- **Textauszug**:
Update 11.11.2011, 10:45: Emily Lakdawalla versucht in einem neuen Artikel auf ihrem Blog etwas Klarheit in den Wust von unbestätigter oder unvollständiger Information zu bringen. Richtig ist, dass gestern zwei ESA-Bodenstationen erfolglos versuchten, Telemetrie zu empfangen. Es wäre nn wichtig, zu wissen, ob die Solargeneratoren ausgefahren wurden und ob die Batterien aufgeladen werden oder zumindest teilweise aufgeladen wurden. Falls nicht, ist da oben wohl schon sehr bald Schicht im Schacht. +++

Update 10.11.2011, 14:00: Weitere Verwirrung herrscht wegen des Themas der Batterielebensdauer der Antriebseinheit (MDU) . Ich verstehe da eins nicht: Die MDU soll bis nach dem Einschuss in die Bahn um Mars – ich nehme an, gemeint ist hier eine Bahn, die der des Phobos ähnelt, an die eigentliche Sonde gekoppelt bleiben. Hieraus ergibt sich zweierlei: (1) Die MDU muss von der Sonde mit Strom versorgt werden können und (2) Die Solargeneratoren der Sonde müssen solide genug sein, um auch während der Schubphasen ausgefahren zu bleiben. (Sie sehen auch solide aus, siehe Abb. unten) In diesem Fall können die Solargeneratoren auch jetzt schon ausgefahren werden, sodass die Batterielebensdauer kein Thema mehr ist. Irgendein wesentliches Stück Information fehlt mir da. +++

Update 10.11.2011, 9:24: Die Bahndaten, deren Vorhersage und die aktuelle Position auf einer Weltkarte können online abgerufenn werden, beispielsweise hier. Die US Space Command ID von Phobos-Grunt ist 37872. +++

Update 9.11.2011, 17:30: Emily Lakdawalla fasst in einem neuen Artikel die Situation, soweit bekannt, zusammen. Hier wird wieder der verfügbare Zeitrahmen von zwei Wochen genannt. +++

Update 9.11.2011, 14:30: Laut diesem Artikel der Nachrichtenagentur RIA Novosti sagt Wladimir Popovkin, der Leiter der russischen Raumfahrtagentur Roskosmos, dass die Batterien an Bord von Phobos-Grunt  erst in 2 Wochen erschöpft sein werden und dass deswegen so viel Zeit verbleibt, um das Problem zu lösen. Ob Popovkin korrekt zitiert wurde oder ob diese Aussage zutrifft, kann ich nicht beurteilen. Dass die Sonde mit einer solchen Batteriekapazität ausgestattet sein soll, erscheint mir allerdings zweifelhaft, zumal die Sonde im niedrigen Erdorbit periodisch in den Erdschatten eintritt und dann elektrische Leistung gebracht wird, um einzelnen Komponenten vor dem Auskühlen zu bewahren. An anderer Stelle wird eben dieser Herr Popvkin mit der Zahl “3 Tage” zitiert, was mir immer noch reichlich lang vorkommt. +++


Die russische Sonde Phobos-Grunt, die vom Marsmond Phobos Proben entnehmen und diese zur Erde zurückbringen soll, wurde gestern auf einer Zenit-2FG-Rakete in ein niedriges Erdorbit gestartet. Die beim Start 13 Tonnen schwere Sonde soll von dort aus mit ihrem eigenen Antrieb auf Basis der bewährten Fregat-Oberstufe in die hyperbolische Erdflucht und den Transfer zum Mars eingeschossen werden.

- **Aufgabe**:
Bearbeite im Textauszug über Phobos-Grunt die Passage zwischen "Die russische Sonde" und "Mars eingeschossen werden.", beide eingeschlossen. Ersetze darin "Zenit-2FG-Rakete" durch "Trägerrakete" und gib die geänderte Passage vollständig wieder.

- **Bereitgestelltes Material**:
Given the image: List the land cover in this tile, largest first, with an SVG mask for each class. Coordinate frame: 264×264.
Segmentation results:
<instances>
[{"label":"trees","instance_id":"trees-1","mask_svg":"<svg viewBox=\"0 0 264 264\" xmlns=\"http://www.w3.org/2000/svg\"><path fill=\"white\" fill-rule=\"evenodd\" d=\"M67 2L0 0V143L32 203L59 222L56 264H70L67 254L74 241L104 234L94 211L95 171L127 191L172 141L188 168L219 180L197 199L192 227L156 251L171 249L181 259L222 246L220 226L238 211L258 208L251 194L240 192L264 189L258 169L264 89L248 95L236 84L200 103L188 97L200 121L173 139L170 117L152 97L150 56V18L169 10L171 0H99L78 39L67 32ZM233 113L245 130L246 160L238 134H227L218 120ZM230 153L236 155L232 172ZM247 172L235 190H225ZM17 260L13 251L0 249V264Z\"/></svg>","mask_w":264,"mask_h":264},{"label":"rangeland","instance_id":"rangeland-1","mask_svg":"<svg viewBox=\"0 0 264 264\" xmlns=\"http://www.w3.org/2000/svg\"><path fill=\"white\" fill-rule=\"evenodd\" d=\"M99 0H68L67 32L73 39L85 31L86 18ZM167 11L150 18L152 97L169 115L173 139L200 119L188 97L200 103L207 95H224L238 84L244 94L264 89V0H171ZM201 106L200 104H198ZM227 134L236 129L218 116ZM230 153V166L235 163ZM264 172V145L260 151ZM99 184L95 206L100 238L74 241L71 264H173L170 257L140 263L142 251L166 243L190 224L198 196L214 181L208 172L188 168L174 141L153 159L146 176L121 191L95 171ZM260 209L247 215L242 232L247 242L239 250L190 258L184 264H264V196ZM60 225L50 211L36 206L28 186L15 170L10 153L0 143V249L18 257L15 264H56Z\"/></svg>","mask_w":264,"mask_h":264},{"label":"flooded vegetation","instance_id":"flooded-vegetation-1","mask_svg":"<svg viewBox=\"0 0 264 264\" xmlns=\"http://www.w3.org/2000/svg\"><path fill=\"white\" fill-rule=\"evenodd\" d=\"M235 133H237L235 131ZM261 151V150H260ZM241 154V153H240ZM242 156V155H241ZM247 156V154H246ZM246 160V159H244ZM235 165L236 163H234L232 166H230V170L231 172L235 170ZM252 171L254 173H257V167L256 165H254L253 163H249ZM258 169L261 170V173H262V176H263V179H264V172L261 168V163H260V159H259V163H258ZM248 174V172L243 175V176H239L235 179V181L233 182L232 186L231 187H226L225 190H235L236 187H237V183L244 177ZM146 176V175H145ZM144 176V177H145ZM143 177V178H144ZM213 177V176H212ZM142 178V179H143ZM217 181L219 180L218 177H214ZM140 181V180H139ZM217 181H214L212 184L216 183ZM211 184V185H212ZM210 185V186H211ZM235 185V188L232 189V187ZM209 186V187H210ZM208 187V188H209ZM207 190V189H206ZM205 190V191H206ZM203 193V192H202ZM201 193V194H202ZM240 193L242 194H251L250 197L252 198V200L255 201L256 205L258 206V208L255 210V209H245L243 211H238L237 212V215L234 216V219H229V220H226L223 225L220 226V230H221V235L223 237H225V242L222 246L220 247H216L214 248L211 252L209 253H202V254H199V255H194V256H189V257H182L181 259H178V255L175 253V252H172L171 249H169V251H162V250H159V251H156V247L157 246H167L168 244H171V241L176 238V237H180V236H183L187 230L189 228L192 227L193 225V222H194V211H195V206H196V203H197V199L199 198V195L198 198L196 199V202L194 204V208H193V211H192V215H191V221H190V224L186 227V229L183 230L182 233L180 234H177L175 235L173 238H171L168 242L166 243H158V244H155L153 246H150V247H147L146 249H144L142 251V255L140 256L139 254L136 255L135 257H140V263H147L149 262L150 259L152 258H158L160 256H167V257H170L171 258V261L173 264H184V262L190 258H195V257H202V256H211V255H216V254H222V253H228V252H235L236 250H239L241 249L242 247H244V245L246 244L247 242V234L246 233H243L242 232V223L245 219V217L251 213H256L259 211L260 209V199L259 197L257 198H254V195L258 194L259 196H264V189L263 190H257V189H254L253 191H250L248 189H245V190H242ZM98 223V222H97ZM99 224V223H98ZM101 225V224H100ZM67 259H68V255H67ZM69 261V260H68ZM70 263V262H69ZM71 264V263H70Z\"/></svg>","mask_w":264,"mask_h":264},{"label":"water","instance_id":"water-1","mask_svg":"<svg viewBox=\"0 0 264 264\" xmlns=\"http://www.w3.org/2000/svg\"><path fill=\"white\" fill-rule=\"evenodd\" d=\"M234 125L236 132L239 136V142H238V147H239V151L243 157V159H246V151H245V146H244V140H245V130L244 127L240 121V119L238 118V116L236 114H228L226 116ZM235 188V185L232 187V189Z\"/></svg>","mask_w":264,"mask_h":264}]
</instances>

- **Vollständige Antwort**:
Die russische Sonde Phobos-Grunt, die vom Marsmond Phobos Proben entnehmen und diese zur Erde zurückbringen soll, wurde gestern auf einer Trägerrakete in ein niedriges Erdorbit gestartet. Die beim Start 13 Tonnen schwere Sonde soll von dort aus mit ihrem eigenen Antrieb auf Basis der bewährten Fregat-Oberstufe in die hyperbolische Erdflucht und den Transfer zum Mars eingeschossen werden.